Start of RECORDS SUPPLIED

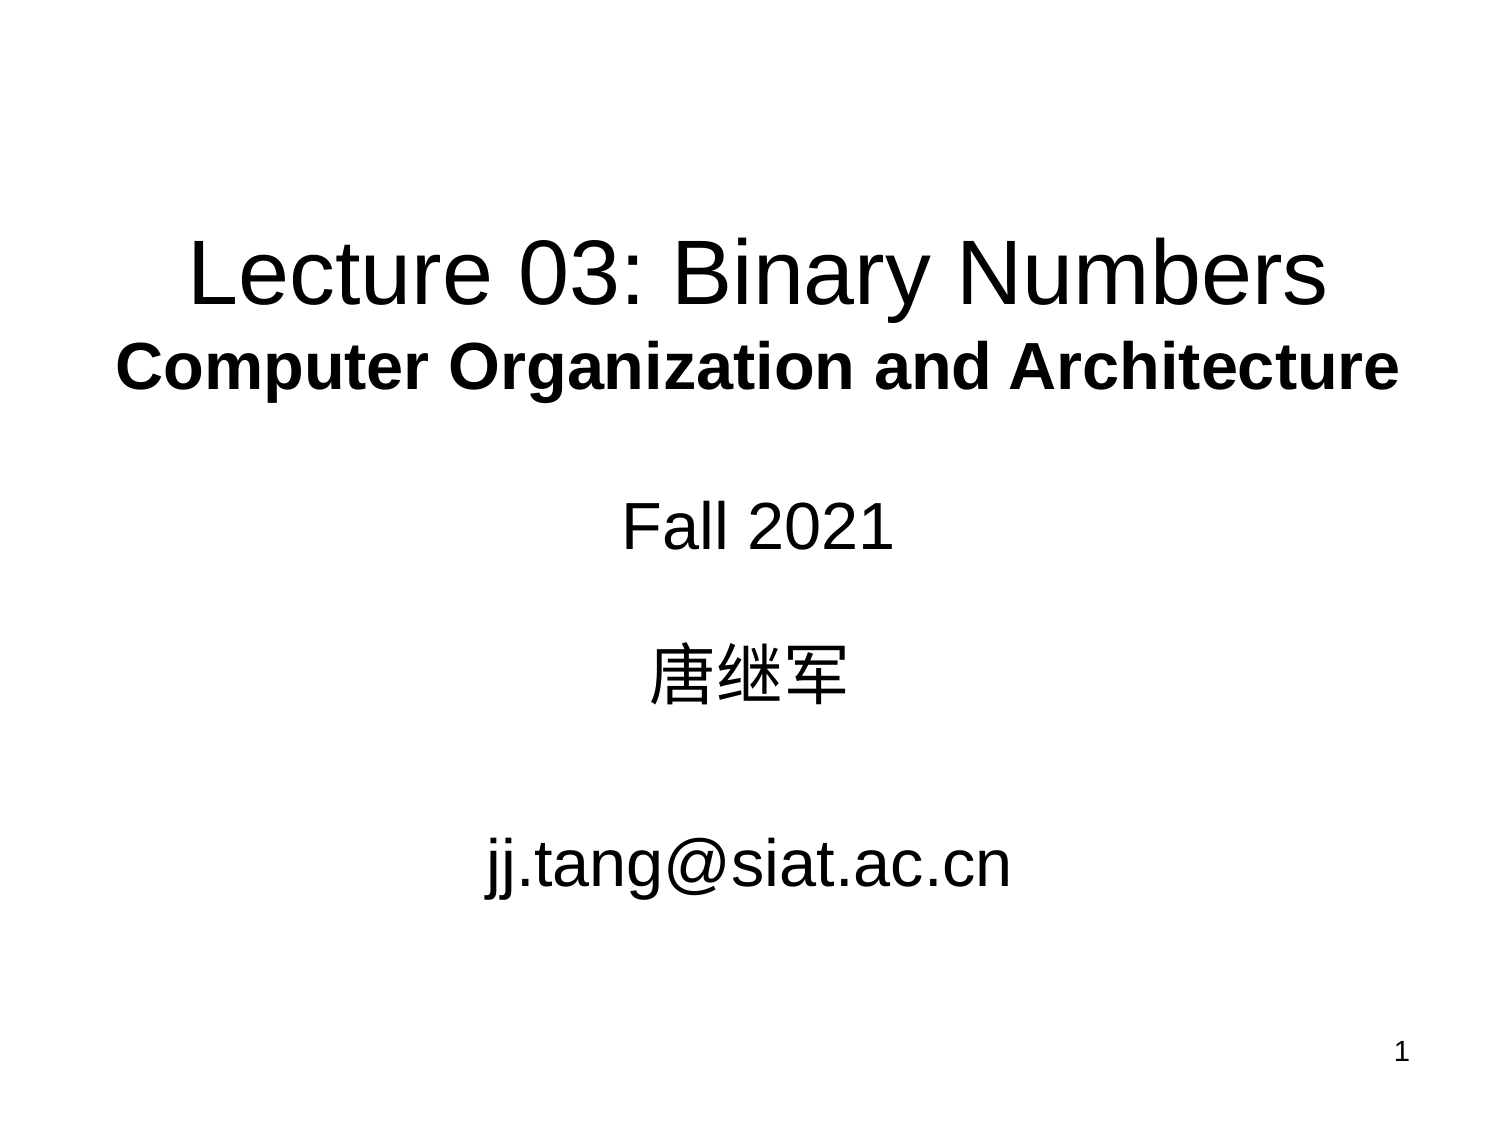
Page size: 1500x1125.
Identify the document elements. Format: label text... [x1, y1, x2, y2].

title Lecture 03: Binary Numbers Computer Organization and Architecture Fall 2021 [92, 200, 1425, 575]
subtitle 唐继军 jj.tang@siat.ac.cn [225, 624, 1275, 913]
slide_number 1 [1074, 1024, 1426, 1103]
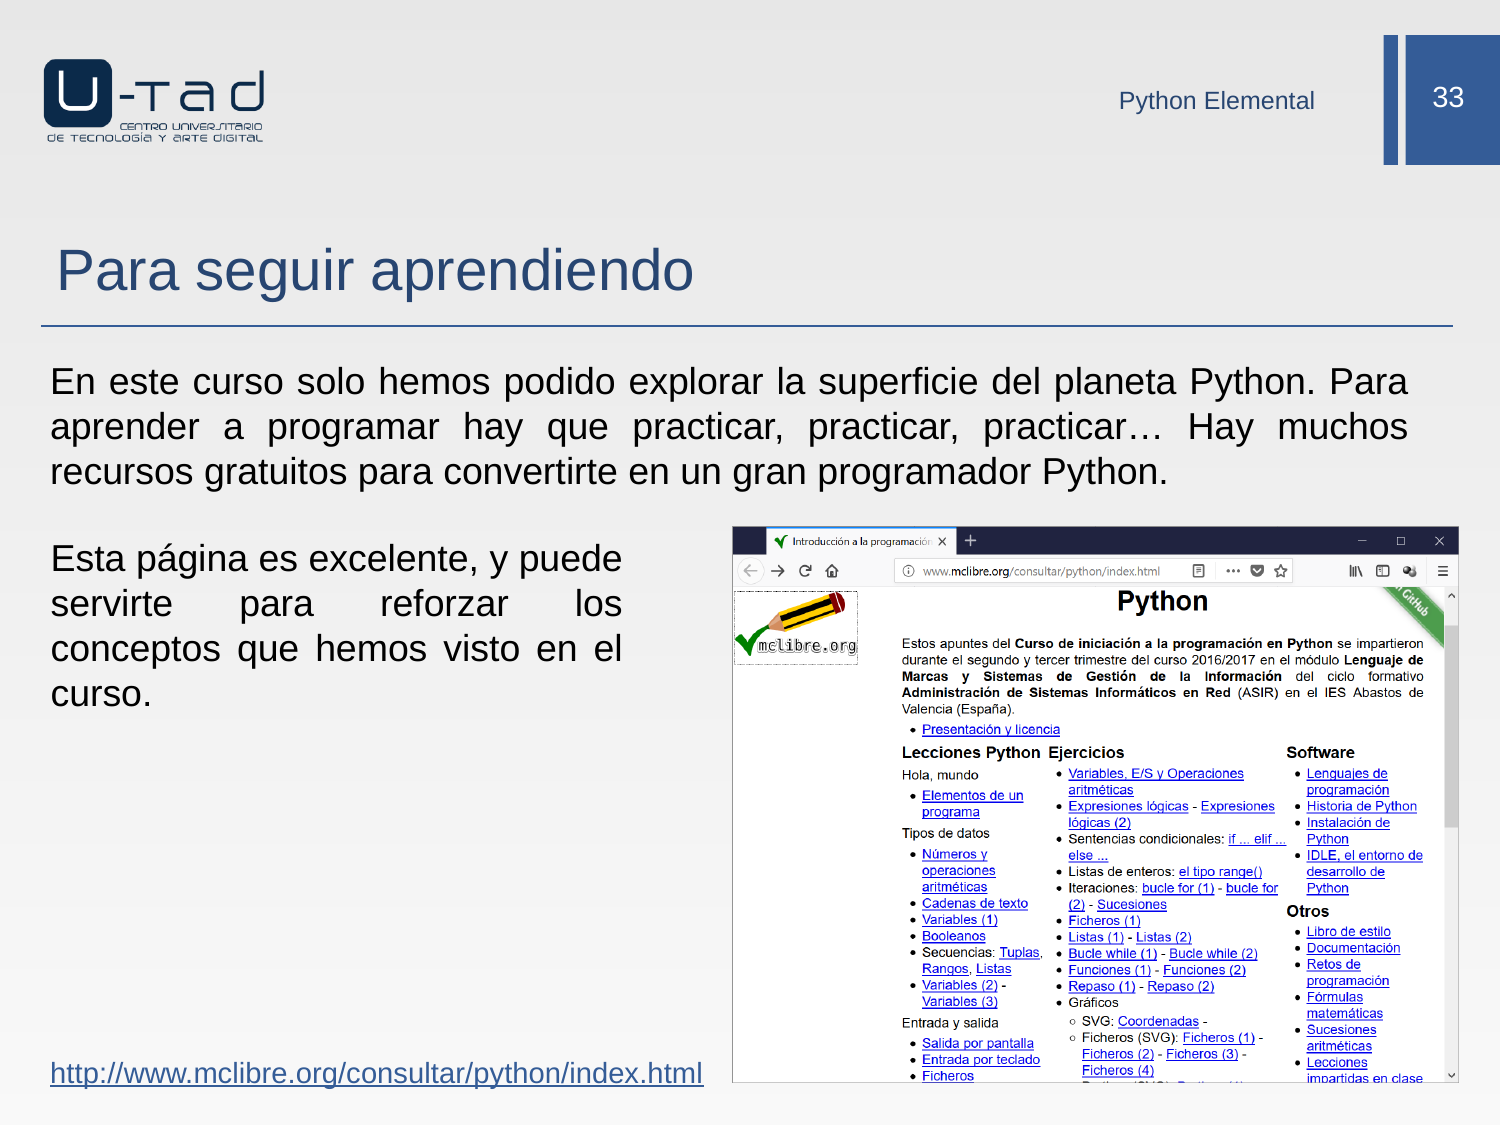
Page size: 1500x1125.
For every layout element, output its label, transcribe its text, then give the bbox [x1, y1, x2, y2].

text_box http://www.mclibre.org/consultar/python/index.html [35, 1046, 907, 1097]
picture [17, 49, 290, 151]
text_box Esta página es excelente, y puede servirte para reforzar los conceptos que hemos visto en el curso. [35, 526, 638, 722]
title Para seguir aprendiendo [41, 208, 1453, 327]
footer Python Elemental [747, 78, 1338, 128]
picture [731, 526, 1460, 1083]
text_box En este curso solo hemos podido explorar la superficie del planeta Python. Para aprender a programar hay que practicar, practicar, practicar… Hay muchos recursos gratuitos para convertirte en un gran programador Python. [35, 349, 1424, 500]
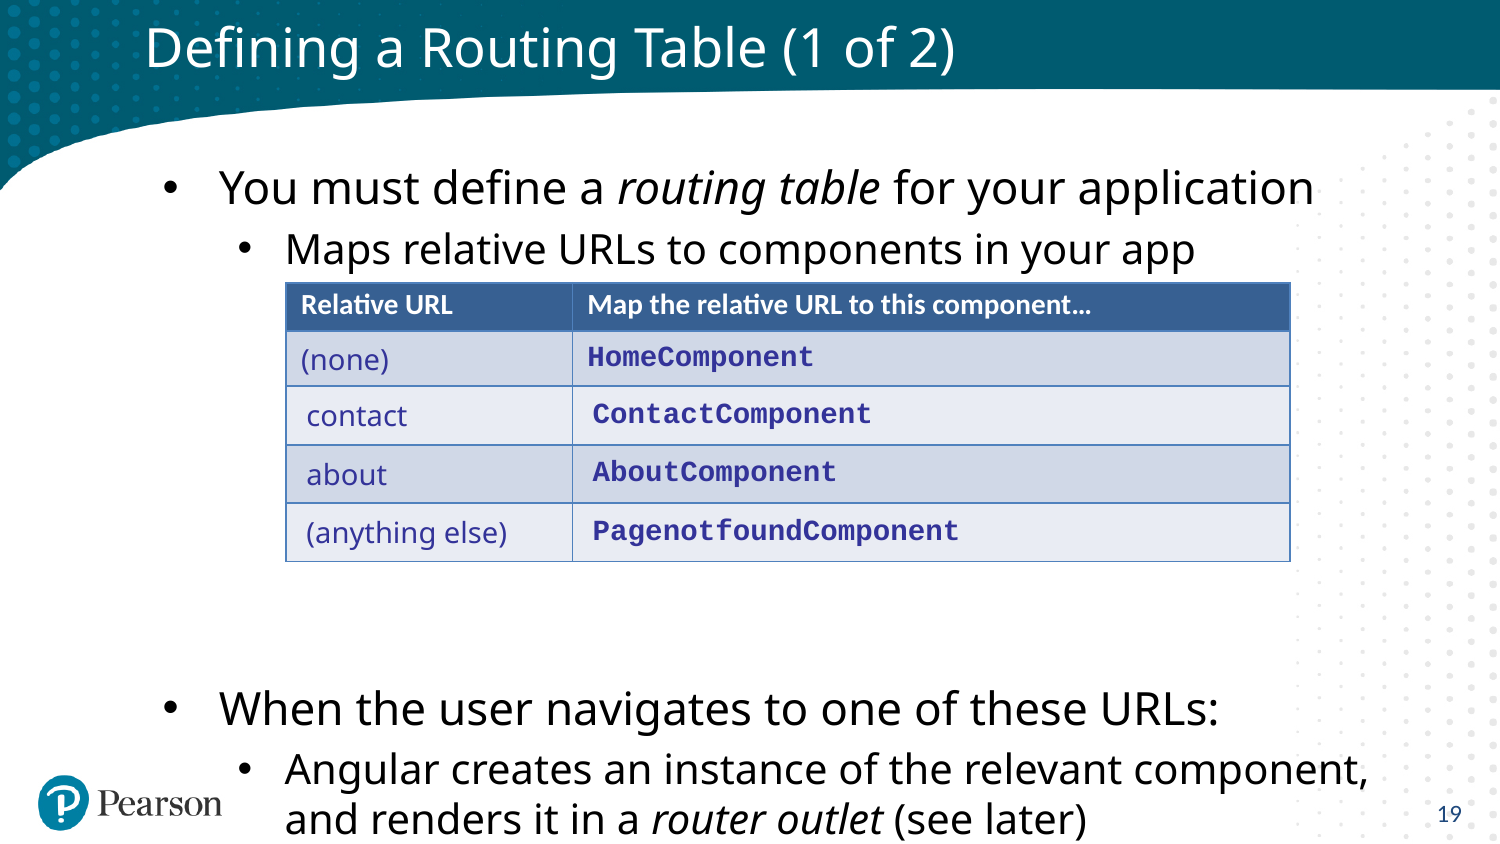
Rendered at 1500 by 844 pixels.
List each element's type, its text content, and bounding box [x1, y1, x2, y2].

table_cell about [287, 446, 572, 502]
table_header Map the relative URL to this component… [573, 284, 1289, 330]
text_box 19 [1406, 759, 1493, 835]
table_cell PagenotfoundComponent [573, 504, 1289, 561]
table_cell AboutComponent [573, 446, 1289, 502]
text_box [275, 766, 505, 830]
table_cell (anything else) [287, 504, 572, 561]
table_cell ContactComponent [573, 387, 1289, 444]
table_cell (none) [287, 332, 572, 385]
picture [0, 90, 1500, 844]
text_box [572, 766, 928, 830]
title Defining a Routing Table (1 of 2) [130, 6, 1369, 98]
list You must define a routing table for your application Maps relative URLs to components in your app When the user navigates to one of these URLs: Angular creates an instance of the relevant component, and renders it in a router outlet (see later) [147, 151, 1455, 766]
table_header Relative URL [287, 284, 572, 330]
table_cell contact [287, 387, 572, 444]
table_cell HomeComponent [573, 332, 1289, 385]
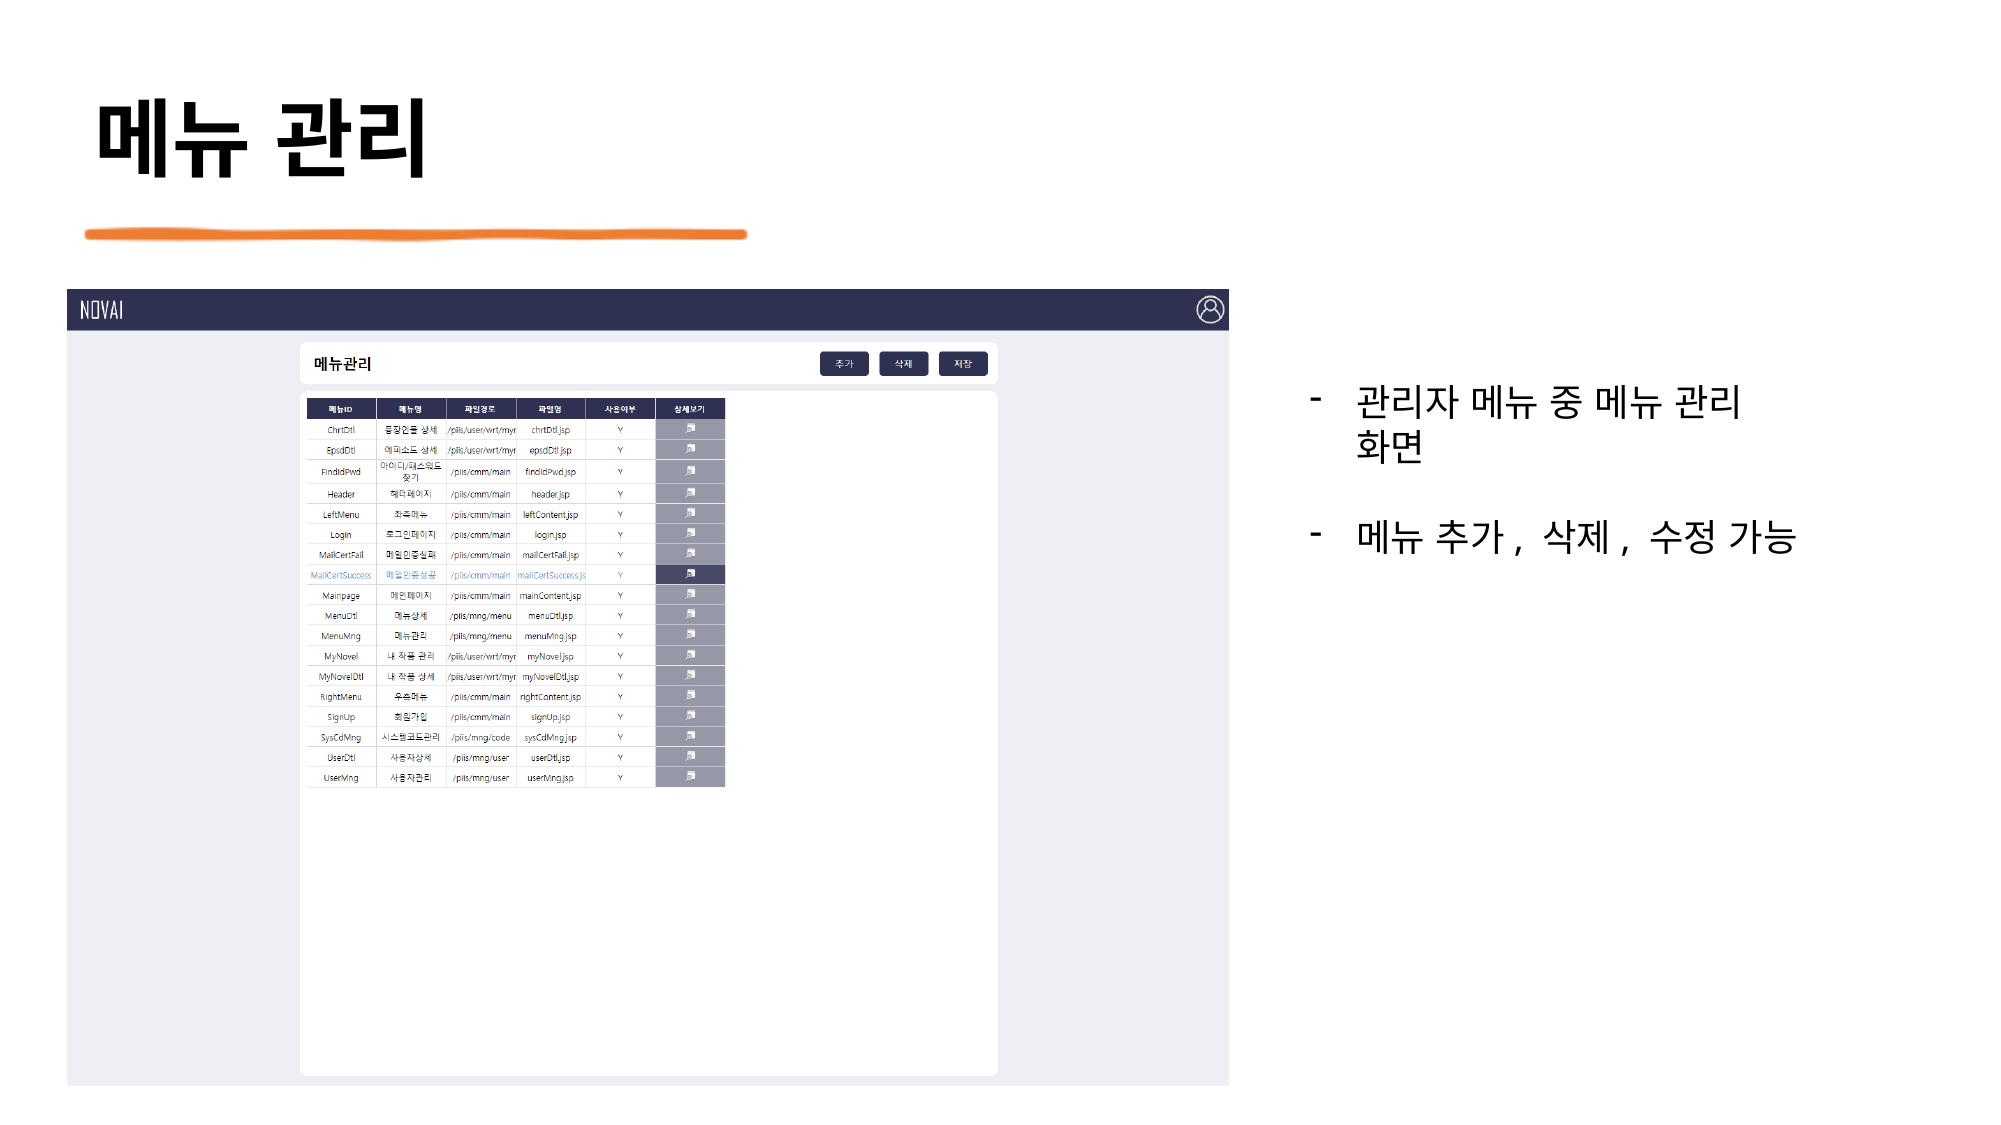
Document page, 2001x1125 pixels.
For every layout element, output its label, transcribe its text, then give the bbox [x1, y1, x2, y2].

title 메뉴 관리 [79, 59, 1625, 227]
picture [67, 201, 768, 267]
picture [67, 289, 1229, 1086]
text_box 관리자 메뉴 중 메뉴 관리 화면 메뉴 추가, 삭제, 수정 가능 [1294, 371, 1816, 567]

End of RECORDS SUPPLIED

(TASK ITEM) Nothing but a number belongs in the answer, namely how many lines above include "pixels".

(SOLUTION TO THE EXERCISE) 2